WORK TO COMPLETE. Set down every record below exactly as it stands.

INPUT DATA START

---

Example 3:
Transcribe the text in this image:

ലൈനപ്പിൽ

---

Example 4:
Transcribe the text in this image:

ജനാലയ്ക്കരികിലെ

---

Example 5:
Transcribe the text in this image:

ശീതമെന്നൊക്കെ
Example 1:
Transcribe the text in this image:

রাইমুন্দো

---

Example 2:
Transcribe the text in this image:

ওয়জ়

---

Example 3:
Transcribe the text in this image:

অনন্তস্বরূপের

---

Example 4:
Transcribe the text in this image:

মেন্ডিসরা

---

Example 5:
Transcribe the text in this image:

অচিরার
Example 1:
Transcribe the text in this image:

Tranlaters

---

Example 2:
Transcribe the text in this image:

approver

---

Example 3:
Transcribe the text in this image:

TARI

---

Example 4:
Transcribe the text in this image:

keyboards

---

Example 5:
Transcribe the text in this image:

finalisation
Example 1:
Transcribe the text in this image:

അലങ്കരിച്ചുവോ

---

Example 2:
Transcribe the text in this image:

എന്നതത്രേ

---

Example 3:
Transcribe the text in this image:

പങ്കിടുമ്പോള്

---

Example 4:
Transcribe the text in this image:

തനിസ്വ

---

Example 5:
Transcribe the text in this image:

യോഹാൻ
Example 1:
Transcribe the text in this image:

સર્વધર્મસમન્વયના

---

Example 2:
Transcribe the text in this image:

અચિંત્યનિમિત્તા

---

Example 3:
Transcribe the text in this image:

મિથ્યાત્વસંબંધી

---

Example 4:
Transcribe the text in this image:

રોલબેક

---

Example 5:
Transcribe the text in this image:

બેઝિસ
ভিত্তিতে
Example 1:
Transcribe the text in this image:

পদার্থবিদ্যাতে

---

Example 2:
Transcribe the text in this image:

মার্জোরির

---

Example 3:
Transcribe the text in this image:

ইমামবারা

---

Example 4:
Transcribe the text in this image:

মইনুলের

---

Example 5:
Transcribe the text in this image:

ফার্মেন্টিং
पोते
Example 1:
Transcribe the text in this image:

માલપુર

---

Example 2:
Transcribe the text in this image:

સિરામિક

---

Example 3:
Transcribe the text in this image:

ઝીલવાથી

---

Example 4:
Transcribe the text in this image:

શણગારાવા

INPUT DATA END

ANSWER TO THIS TASK.
---

Example 3:
Transcribe the text in this image:

ലൈനപ്പിൽ

---

Example 4:
Transcribe the text in this image:

ജനാലയ്ക്കരികിലെ

---

Example 5:
Transcribe the text in this image:

ശീതമെന്നൊക്കെ
Example 1:
Transcribe the text in this image:

রাইমুন্দো

---

Example 2:
Transcribe the text in this image:

ওয়জ়

---

Example 3:
Transcribe the text in this image:

অনন্তস্বরূপের

---

Example 4:
Transcribe the text in this image:

মেন্ডিসরা

---

Example 5:
Transcribe the text in this image:

অচিরার
Example 1:
Transcribe the text in this image:

Tranlaters

---

Example 2:
Transcribe the text in this image:

approver

---

Example 3:
Transcribe the text in this image:

TARI

---

Example 4:
Transcribe the text in this image:

keyboards

---

Example 5:
Transcribe the text in this image:

finalisation
Example 1:
Transcribe the text in this image:

അലങ്കരിച്ചുവോ

---

Example 2:
Transcribe the text in this image:

എന്നതത്രേ

---

Example 3:
Transcribe the text in this image:

പങ്കിടുമ്പോള്

---

Example 4:
Transcribe the text in this image:

തനിസ്വ

---

Example 5:
Transcribe the text in this image:

യോഹാൻ
Example 1:
Transcribe the text in this image:

સર્વધર્મસમન્વયના

---

Example 2:
Transcribe the text in this image:

અચિંત્યનિમિત્તા

---

Example 3:
Transcribe the text in this image:

મિથ્યાત્વસંબંધી

---

Example 4:
Transcribe the text in this image:

રોલબેક

---

Example 5:
Transcribe the text in this image:

બેઝિસ
ভিত্তিতে
Example 1:
Transcribe the text in this image:

পদার্থবিদ্যাতে

---

Example 2:
Transcribe the text in this image:

মার্জোরির

---

Example 3:
Transcribe the text in this image:

ইমামবারা

---

Example 4:
Transcribe the text in this image:

মইনুলের

---

Example 5:
Transcribe the text in this image:

ফার্মেন্টিং
पोते
Example 1:
Transcribe the text in this image:

માલપુર

---

Example 2:
Transcribe the text in this image:

સિરામિક

---

Example 3:
Transcribe the text in this image:

ઝીલવાથી

---

Example 4:
Transcribe the text in this image:

શણગારાવા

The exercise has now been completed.